In the context of this week’s tragedy in Las Vegas, there has been an overabundance of thoughts and prayers, of angry pronouncements about bump stocks and background checks. If righteous indignation is what we need to make this a better world, we seem to have an ample supply of that. Jesus’ words echo through the ages reminding us that talk is cheap and that it isn’t enough to simply decry the unjust behavior of others. We have to take the costly step of confronting and changing injustice when we see it in ourselves.

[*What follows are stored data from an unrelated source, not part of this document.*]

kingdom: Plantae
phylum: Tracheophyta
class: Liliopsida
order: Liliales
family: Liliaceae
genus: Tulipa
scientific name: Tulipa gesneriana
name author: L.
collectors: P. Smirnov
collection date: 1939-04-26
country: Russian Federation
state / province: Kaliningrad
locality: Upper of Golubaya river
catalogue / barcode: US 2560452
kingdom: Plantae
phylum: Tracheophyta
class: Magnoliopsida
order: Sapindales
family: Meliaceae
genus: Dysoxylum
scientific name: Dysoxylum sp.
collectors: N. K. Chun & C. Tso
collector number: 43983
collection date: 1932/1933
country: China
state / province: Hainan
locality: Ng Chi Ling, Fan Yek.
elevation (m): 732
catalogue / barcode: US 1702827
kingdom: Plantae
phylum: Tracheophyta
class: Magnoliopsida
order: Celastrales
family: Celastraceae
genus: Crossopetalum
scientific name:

There are many possible responses that Jesus could have given in the face of the terrible tragedy of Siloam:
“Don’t worry, those Galileans have gone to a better place”,
“It must have been God’s will”
“God surely has a plan.”
Instead, he called those around him to engage the world’s suffering as if they were looking into a mirror and seeing the same fate.
For those who lost their lives in Puerto Rico or Las Vegas, for those long ago people of Siloam, time has run out. They stand in God’s eternal love and grace. But for us, the work lies ahead. And every day, when we wake up and plant our feet on the floor next to our beds, we are stepping into a future filled with choices. How will we use the grace God has given us? How will we live out the peace that has been offered to us? How will we work for the justice that God expects and which Jesus taught?
God’s call to us is that we would let these tragedies speak to us – and not in a “thank God that didn’t happen to me” way, nor in a way that somehow points to our own blessedness. We are called to rearrange our lives, adjust our priorities, and repent and make changes while we’re still alive. Long life is no guarantee of fruitfulness, and neither does death diminish a fruitful life But the reality is that one way or another, the fig trees that are our lives will eventually be cut down. The time to change the status quo is now. The time to turn around is now. The time to bear fruit is now.